Problem details: Down to the last character, repeat the data that follows.

[Dataset entries]

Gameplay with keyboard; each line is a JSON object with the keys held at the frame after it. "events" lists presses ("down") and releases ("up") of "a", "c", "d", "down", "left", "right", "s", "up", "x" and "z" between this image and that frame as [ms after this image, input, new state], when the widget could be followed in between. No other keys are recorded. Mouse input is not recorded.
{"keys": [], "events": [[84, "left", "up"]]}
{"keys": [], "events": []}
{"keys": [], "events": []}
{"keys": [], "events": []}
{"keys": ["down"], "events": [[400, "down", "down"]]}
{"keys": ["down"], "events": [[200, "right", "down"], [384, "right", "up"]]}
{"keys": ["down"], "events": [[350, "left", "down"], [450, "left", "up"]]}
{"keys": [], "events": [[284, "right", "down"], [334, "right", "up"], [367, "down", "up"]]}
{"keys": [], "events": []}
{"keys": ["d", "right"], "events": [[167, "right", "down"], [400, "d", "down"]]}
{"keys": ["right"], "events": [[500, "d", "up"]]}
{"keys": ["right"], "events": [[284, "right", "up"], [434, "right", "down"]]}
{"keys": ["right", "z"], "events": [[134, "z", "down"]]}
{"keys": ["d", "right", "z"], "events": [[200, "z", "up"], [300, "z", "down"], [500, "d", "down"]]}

Answer section:
Gameplay with keyboard; each line is a JSON object with the keys held at the frame after it. "events" lists presses ("down") and releases ("up") of "a", "c", "d", "down", "left", "right", "s", "up", "x" and "z" between this image and that frame as [ms after this image, input, new state], when the widget could be followed in between. No other keys are recorded. Mouse input is not recorded.
{"keys": [], "events": [[84, "left", "up"]]}
{"keys": [], "events": []}
{"keys": [], "events": []}
{"keys": [], "events": []}
{"keys": ["down"], "events": [[400, "down", "down"]]}
{"keys": ["down"], "events": [[200, "right", "down"], [384, "right", "up"]]}
{"keys": ["down"], "events": [[350, "left", "down"], [450, "left", "up"]]}
{"keys": [], "events": [[284, "right", "down"], [334, "right", "up"], [367, "down", "up"]]}
{"keys": [], "events": []}
{"keys": ["d", "right"], "events": [[167, "right", "down"], [400, "d", "down"]]}
{"keys": ["right"], "events": [[500, "d", "up"]]}
{"keys": ["right"], "events": [[284, "right", "up"], [434, "right", "down"]]}
{"keys": ["right", "z"], "events": [[134, "z", "down"]]}
{"keys": ["d", "right", "z"], "events": [[200, "z", "up"], [300, "z", "down"], [500, "d", "down"]]}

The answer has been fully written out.